Олег помчался к папе. Объятия, жесткая отцовская щека, одеколон. По нерешительной, усталой спине Олега весело прохлопала ладонь старика... Отец был счастлив. Отец влюбился. Ее звали как-то, была она лет на сколько-то его моложе и работала где-то там. Какая радость поделиться с сыном! Как хорошо, что ты приехал, сынок! Олег чокался, хрустел яблоком, оглядывался, вдыхал. Хорошо дома. Хорошо, что приехал, и хорошо, что не стал грузить своими проблемами: зато полностью успокоился в объятиях отца. То что папа влюблен — вначале оцарапало. Странно, непривычно, но в конце концов даже забавно, да и трогательно. И очевидно, что с Нинкой надо расходиться, потому что ничего нет важнее любви. Да и какое она право имела влезать в его телефон. Черт с ней! И размягченный дешевым коньяком и предзакатной парилкой, Олег улыбался фотографии с очертаниями папиной возлюбленной, вместо которой представлялась сияющая Анечка. Хрупкая, деликатная. Надо написать ей, успокоить, все в силе, Анечка, я люблю тебя, я соскучился, я скоро буду. Промахивался мимо букв, крякал, блестел глазами. А папа говорил, говорил, говорил так, словно было в его словах что-то важное, что непременно нужно услышать, разобрать. И тогда Олег схватил наугад из всей тысячи всего два слова, самых настойчивых. Мы женимся. Чего-чего? Ну понятное дело, фата, букет, шампанское. Ну я-то могу не приходить, да я и не приду, и не собирался я, но я что-то не понял, а квартира, а дача, а гараж? Олег молчал и кивал головой с зафиксированной улыбкой. Потом опрокинул пару рюмок, встал, удивившись собственной свежести, будто пил не коньяк, а папину радость и оптимизм. Наскоро сполоснул посуду, одними пальцами потрепал отца по плечу. Я очень рад за тебя, папа, но мне пора, меня ждут. Принял хлипкое, благодарное отцовское обнимание и ушел.

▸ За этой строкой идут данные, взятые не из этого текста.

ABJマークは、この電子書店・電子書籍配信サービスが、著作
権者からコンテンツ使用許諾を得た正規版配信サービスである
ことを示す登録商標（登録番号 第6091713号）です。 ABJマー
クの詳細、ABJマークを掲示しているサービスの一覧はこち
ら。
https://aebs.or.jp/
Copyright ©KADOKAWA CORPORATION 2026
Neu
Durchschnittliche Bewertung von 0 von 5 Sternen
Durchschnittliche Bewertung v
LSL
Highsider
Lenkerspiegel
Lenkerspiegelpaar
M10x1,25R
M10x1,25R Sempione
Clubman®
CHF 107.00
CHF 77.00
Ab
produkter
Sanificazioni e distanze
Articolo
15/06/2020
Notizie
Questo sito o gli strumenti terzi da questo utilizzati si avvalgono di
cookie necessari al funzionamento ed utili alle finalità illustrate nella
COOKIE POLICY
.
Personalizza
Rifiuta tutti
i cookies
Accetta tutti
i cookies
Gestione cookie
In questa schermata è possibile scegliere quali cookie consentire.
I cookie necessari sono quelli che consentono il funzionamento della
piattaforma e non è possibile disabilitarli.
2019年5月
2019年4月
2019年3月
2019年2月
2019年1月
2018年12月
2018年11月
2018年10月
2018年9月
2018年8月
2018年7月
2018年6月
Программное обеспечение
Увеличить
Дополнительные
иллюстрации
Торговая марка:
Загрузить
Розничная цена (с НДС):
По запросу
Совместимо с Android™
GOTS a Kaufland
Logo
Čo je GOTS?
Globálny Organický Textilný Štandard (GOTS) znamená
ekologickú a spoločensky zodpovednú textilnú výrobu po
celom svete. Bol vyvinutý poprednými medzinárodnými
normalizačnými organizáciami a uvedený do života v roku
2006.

Доехал на такси. Как-то прошел через двор, как-то поднялся на лифте, в руках откуда-то взялся букет, каких он в жизни не покупал. Открылась дверь. Это я. И протянул цветы. Из кухонного окна на лестничную клетку пронесся первый осенний вздох с чем-то мясным вперемешку. Солянку будешь? Он скидывал ботинки, смотрел в отражение, где она втискивала букет в вазу. А правее темнело его лицо, поделенное на части мелкой паутиной — следом брошенного вчера телефона. Последний как раз уцелел, был бодр и продолжал трепетать, мигать и умиляться, забытый на сидении такси.
А Олег ел вторую тарелку супа. Отец совсем поехал по ходу. Подлечить бы. Может, звякнешь своей Женьке из психоневрологического, в больничку бы его. Нина вздохнула. Возраст, что ж теперь. Все там будем, Олежка. И уткнулась в свой телефон.